SOURCE DOCUMENT:
Segment Open
From ece1c4fbc8728f06337af543178a42c24baec062 Mon Sep 17 00:00:00 2001
From: vkropotko <viacheslav.kropotko@zalando.de>
Date: Fri, 9 Apr 2021 11:03:21 +0200
Subject: [PATCH 2/4] feat(drain): improve http error handling

Signed-off-by: vkropotko <viacheslav.kropotko@zalando.de>
---
 operator/es_client.go      |  8 ++++++++
 operator/es_client_test.go | 25 +++++++++++++++++++++++++
 2 files changed, 33 insertions(+)

diff --git a/operator/es_client.go b/operator/es_client.go
index 9dfe254b..9184b50e 100644
--- a/operator/es_client.go
+++ b/operator/es_client.go
@@ -324,6 +324,10 @@ func (c *ESClient) waitForEmptyEsNode(ctx context.Context, pod *v1.Pod, config *
 			// It is expected to return (bool, error) pair. Resty will retry
 			// in case condition returns true or non nil error.
 			func(r *resty.Response) (bool, error) {
+				if !r.IsSuccess() {
+					return true, nil
+				}
+
 				var shards []ESShard
 				err := json.Unmarshal(r.Body(), &shards)
 				if err != nil {
@@ -353,6 +357,10 @@ func (c *ESClient) waitForEmptyEsNode(ctx context.Context, pod *v1.Pod, config *
 		return err
 	}
 
+	if !resp.IsSuccess() {
+		return fmt.Errorf("HTTP endpoint responded with not expected status code %d", resp.StatusCode())
+	}
+
 	// make sure the IP is still excluded, this could have been updated in the meantime.
Segment Closed
EXERCISES TO COMPLETE:
**1.** In the patch, reproduce everything from "Signed-off-by: vkropotko <viacheslav.kropotko@zalando.de>" down to "non nil error.", substituting "predicate" for "condition".
**2.** Translate this sentence from the patch into Spanish: "It is expected to return (bool, error) pair."

STORED DATA:
Segment Open
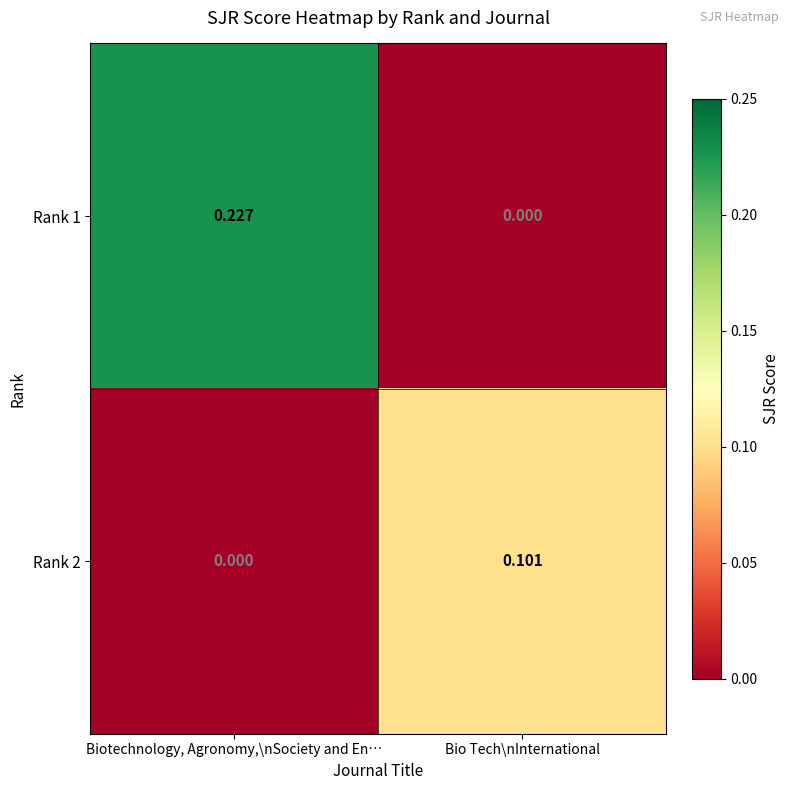

At which label is Rank 1 closest to 0?

Bio Tech\nInternational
Segment Closed
SOLUTIONS BY TASK:
**1.**
Signed-off-by: vkropotko <viacheslav.kropotko@zalando.de>
---
 operator/es_client.go      |  8 ++++++++
 operator/es_client_test.go | 25 +++++++++++++++++++++++++
 2 files changed, 33 insertions(+)

diff --git a/operator/es_client.go b/operator/es_client.go
index 9dfe254b..9184b50e 100644
--- a/operator/es_client.go
+++ b/operator/es_client.go
@@ -324,6 +324,10 @@ func (c *ESClient) waitForEmptyEsNode(ctx context.Context, pod *v1.Pod, config *
 			// It is expected to return (bool, error) pair. Resty will retry
 			// in case predicate returns true or non nil error.

**2.** Se espera que devuelva un par (bool, error).